SEOUL, April 3 (Korea Bizwire) – The local market for mackerel, one of the most popular fish in Korea, is being invaded by fish from Norway with waning catch from local waters.
According to Statistics Korea, $20.32 million worth of mackerel (10,789 tons) was imported from the Scandinavian country in January and February, up by 41.7 percent compared to the same period in 2015, and now accounting for almost 90 percent of all imported mackerel in the country.
In contrast, during the first two months of the year, Korea saw its mackerel catch drop by 33 percent to 11,666 tons.
Although imported seafood is often viewed with skepticism over freshness among consumers, things are quite the contrary for mackerel. Norway, for instance, catches mackerel from September to November when the fish are most abundant and in the best physical condition, quick-freezes them, and exports them overseas.
Korea is Norway’s biggest market. In 2016, Norway exported 39,000 tons of mackerel to South Korea.

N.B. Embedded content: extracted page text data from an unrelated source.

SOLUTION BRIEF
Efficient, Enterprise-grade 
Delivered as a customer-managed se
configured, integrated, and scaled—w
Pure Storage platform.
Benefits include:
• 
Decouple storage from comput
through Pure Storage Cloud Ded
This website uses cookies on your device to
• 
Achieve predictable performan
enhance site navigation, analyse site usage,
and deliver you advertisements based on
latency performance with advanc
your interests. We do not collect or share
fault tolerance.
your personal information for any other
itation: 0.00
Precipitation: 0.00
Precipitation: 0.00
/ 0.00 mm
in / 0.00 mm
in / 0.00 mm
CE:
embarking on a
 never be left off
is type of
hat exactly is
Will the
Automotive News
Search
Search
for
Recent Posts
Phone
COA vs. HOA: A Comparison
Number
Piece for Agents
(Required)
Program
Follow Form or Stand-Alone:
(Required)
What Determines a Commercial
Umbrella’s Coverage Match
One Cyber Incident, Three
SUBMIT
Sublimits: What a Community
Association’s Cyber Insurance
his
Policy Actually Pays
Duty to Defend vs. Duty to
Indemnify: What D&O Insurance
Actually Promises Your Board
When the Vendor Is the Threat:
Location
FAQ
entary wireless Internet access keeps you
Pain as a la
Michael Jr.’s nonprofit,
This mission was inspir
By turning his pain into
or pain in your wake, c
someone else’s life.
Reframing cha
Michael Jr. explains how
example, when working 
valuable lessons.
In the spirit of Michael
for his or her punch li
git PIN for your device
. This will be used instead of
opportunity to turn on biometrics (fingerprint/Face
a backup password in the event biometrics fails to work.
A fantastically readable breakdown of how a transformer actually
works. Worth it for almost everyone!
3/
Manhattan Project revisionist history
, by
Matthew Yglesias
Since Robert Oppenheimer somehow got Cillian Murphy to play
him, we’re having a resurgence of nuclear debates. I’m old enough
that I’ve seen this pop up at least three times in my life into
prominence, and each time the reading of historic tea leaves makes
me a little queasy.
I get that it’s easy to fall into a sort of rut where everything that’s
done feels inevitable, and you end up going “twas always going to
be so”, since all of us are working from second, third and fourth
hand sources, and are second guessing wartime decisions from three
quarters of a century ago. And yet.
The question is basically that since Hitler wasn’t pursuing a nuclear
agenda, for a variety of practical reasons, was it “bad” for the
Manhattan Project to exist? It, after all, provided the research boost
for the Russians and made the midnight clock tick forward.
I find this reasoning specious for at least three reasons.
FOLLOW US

The quantity of imported mackerel is still similar to the quantity caught locally, but industry watchers fear imported fish will soon surpass local production.
Weather conditions and high water temperatures tend to hinder most local fishing operations, as was the case this January. The mackerel catch here has plummeted over the past two decades after peaking in 1996 at 410,000 tons. In 2016 only 133,000 tons were caught, a 68 percent drop.
The biggest setback faced by fishermen, according to the Ministry of Oceans and Fisheries, is the inconsistency in the time and location of the mackerel fishing grounds due to warmer sea temperatures.
“Mackerel are a warm water marine species that migrate around warmer waters. But with the higher average sea temperature, they have a wider habitat, thus dispersing the fishing grounds,” said a ministry official.
“Luckily, we believe the mackerel resources in Korean waters are not affected by the phenomenon,” the official added. “We’re considering various options to boost local catch, such as using high tech devices like satellites or drones to find richer fishing grounds for mackerel.”